### Required work
• A. List every work factor that the text on burnout among public health nurses says is strongly correlated with burnout.
• B. Pick up the text on burnout among public health nurses after its final sentence and continue it.

### Supplied text
____
This paper presents the findings from an analysis of survey data which was collected from public health nurses (N = 136) as part of a larger study with more than 4000 nurses and midwives in Ireland. The purpose of the study was to examine the prevalence of burnout using the Oldenburg Burnout Inventory and to compare relationships between burnout, demographic and work characteristics across this group of nurses. Younger PHNs were most likely to report feeling burnout (68%) compared with those aged 51 or over (47%) who reported the lowest levels. PHNs whose highest level of qualification was a primary degree were least likely to report feeling burnout (31%) compared with those who held a Masters / Doctoral degree (54.5%). PHNs who reported working on a fixed-term full-time contract were most likely to report feeling burnout (70%) compared with those who were on a permanent part-time contract (49%). Quantitative analysis, using both descriptive and inferential statistics, was carried out and the findings show that PHNs reported moderate levels of burnout. The findings also show that burnout among PHNs is strongly correlated with the physical demands placed on individuals during work, having constant time pressures, too much being expected of individuals, the work environment being too demanding and dissatisfaction with the physical conditions.
____
### Supplied records
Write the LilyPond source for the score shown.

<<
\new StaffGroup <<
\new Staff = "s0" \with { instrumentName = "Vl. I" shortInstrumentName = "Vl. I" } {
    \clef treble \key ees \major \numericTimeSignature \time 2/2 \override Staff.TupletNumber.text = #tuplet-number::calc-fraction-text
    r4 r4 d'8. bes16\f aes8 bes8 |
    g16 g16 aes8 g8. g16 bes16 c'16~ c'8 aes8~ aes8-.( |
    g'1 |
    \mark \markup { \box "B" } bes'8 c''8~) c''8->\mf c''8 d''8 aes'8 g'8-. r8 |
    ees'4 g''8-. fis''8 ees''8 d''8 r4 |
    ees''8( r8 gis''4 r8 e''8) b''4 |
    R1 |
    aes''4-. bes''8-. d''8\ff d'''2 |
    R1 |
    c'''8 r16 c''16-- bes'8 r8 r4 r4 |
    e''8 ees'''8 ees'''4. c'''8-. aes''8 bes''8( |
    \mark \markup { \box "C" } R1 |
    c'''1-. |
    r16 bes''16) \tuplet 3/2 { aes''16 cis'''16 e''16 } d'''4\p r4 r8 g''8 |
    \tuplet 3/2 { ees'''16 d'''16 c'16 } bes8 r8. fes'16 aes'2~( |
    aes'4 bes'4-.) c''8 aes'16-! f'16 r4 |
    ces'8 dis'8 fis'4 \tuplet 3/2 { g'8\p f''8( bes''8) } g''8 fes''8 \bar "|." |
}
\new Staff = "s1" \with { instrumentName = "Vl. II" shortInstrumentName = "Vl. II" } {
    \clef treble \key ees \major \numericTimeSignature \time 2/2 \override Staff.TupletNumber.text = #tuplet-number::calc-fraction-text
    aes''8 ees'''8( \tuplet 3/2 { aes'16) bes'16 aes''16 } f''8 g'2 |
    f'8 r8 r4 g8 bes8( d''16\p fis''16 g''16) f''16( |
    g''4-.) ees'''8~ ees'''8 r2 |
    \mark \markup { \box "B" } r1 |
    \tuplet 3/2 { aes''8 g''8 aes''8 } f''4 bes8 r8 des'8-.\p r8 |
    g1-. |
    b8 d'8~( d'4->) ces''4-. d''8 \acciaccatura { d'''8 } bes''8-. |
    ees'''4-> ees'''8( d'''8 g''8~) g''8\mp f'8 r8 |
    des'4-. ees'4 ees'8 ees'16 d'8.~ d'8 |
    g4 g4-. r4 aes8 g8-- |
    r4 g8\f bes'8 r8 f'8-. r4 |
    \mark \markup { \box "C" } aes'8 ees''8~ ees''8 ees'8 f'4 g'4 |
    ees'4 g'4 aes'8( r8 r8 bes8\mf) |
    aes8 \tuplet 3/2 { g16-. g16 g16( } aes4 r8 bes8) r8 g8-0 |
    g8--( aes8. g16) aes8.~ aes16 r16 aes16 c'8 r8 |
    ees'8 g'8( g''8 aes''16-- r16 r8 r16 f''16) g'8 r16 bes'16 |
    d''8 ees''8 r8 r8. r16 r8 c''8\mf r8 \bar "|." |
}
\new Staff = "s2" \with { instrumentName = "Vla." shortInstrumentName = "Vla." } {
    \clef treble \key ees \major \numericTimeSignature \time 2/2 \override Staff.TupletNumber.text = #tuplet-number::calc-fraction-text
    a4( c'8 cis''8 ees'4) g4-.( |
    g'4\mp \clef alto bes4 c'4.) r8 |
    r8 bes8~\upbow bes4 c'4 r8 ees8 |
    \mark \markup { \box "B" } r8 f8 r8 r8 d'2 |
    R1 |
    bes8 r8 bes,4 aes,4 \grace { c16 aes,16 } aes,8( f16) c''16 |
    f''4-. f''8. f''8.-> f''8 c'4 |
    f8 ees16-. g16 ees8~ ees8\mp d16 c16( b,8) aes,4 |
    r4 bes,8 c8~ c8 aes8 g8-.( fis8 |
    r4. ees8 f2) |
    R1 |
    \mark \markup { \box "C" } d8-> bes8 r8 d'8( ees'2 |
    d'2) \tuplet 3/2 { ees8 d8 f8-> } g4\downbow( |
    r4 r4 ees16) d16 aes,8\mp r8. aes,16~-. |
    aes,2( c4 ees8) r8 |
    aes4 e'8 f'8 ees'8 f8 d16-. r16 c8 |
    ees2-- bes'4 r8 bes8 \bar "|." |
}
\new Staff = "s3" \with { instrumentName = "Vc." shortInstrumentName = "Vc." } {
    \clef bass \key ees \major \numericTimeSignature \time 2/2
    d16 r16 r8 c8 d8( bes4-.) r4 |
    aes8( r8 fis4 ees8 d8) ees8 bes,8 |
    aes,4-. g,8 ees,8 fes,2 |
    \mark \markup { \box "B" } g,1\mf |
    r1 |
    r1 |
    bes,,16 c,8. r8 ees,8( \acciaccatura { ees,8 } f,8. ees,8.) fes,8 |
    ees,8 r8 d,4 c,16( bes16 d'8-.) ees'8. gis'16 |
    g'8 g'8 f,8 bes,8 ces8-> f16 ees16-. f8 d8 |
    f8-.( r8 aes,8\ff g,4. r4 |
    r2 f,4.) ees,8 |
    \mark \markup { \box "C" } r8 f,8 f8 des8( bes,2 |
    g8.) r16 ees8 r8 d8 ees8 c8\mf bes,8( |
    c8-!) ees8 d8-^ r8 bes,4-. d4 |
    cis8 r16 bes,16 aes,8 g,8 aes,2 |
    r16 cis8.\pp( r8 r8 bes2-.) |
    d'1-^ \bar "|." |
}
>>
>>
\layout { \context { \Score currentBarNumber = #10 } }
____
### Results for each task
• A.
- The physical demands placed on individuals during work
- Having constant time pressures
- Too much being expected of individuals
- The work environment being too demanding
- Dissatisfaction with the physical conditions

• B.
Public health nurses (PHNs) in Ireland are registered general nurses who have also completed a post-graduate higher diploma in public health nursing at an accredited university. In contrast with community nursing services in the UK and elsewhere, the public health nursing service in Ireland operates as a generalist service providing both public health and wellbeing services (similar to health visitors in the UK) and clinical nursing services (similar to district nurses in the UK) to a wide range of client groups (Hanafin and Dwan O'Reilly, 2015). Providing nursing services in the community is challenging, not least because of the need for complex case management as well as effective and extensive networking and brokering abilities (Leary, 2019a). A number of challenges relating to staffing issues, caseload and workload, communication, discharge planning, lack of clerical support and increased documentation were identified by PHNs in Ireland in a survey carried out by the Irish Nurses and Midwives Organisation (2013). These issues are likely to give rise to considerable stress, which, in turn, can result in burnout.